Heating, ventilation, and air conditioning (HVAC) systems rely on a network of metal ducts to distribute air throughout a building. These ducts consist of sheet metal channels that extend from a central furnace or air conditioner to each of the occupied rooms or living areas within the structure. Traditional ductwork featured a square or rectangular shape, which allows installers to maximize available space within a ceiling or wall cavity. Round ductwork presents an effective and efficient alternative to traditional rectangular ducts, and may be the most cost-effective option in a variety of building applications.
Round ductwork consists of round or cylindrical lengths of duct that can range from short sections to several feet or meters in length. It generally also includes the fittings and transition pieces required to install a complete system of round ductwork. This includes tee-transitions, elbows, and other joints where the ducts are required to travel around a corner or obstruction. It may also include dampers, vents, and outlets used along the ends of these ducts as they enter a room.
Many builders and HVAC installers rely on special charts that enable them to transfer between traditional rectangular ducts and round ductwork. These charts are provided by manufacturers and can often be found in textbooks and industry publications. Generally, a specific size of rectangular duct equates to a specific size of round ductwork in terms of airflow. By determining the required airflow to each space, installers can refer to these charts to help them choose the correct duct size. The airflow created by each duct size is a function of the material of the duct, air pressure within the system, and the speed at which the air leaves the central furnace or air conditioner.
Round ductwork offers a number of advantages over other types of duct designs.
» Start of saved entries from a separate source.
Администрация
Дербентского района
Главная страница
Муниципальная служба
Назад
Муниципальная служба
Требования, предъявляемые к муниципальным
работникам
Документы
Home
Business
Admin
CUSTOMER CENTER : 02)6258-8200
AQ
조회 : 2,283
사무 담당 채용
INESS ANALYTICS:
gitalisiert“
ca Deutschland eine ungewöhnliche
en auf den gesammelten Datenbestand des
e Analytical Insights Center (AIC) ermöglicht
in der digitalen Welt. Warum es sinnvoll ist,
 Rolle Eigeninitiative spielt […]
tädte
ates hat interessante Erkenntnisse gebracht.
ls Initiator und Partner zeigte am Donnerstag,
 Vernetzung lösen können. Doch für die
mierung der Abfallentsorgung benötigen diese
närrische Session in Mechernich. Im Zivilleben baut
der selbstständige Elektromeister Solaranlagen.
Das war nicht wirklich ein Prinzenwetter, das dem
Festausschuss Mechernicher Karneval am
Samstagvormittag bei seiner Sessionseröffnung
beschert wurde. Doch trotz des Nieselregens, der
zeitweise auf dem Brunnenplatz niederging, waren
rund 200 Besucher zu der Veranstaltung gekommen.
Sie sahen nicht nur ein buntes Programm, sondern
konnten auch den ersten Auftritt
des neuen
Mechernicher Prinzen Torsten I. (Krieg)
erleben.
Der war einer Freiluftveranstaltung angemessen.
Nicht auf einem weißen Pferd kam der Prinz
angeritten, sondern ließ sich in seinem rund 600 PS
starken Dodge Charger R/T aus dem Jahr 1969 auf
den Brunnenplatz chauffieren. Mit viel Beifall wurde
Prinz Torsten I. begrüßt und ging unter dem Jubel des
It is the most economical, as a round duct requires less material than a rectangular one to move the same volume of air. These ducts also allow for faster air flow with less friction, which means the overall heating or cooling system requires less power, and experiences less wear over time. Round ducts also offer a naturally high level of sound absorption, and may not require sound dampers like those used in rectangular ducts.
One of the potential drawbacks to using round ductwork is that these ducts require more space than rectangular units. They may be too large to fit in small ceiling spaces, particularly those found in busy commercial buildings. In some cases, it may be necessary to lower the ceiling height within a space to accommodate round ductwork.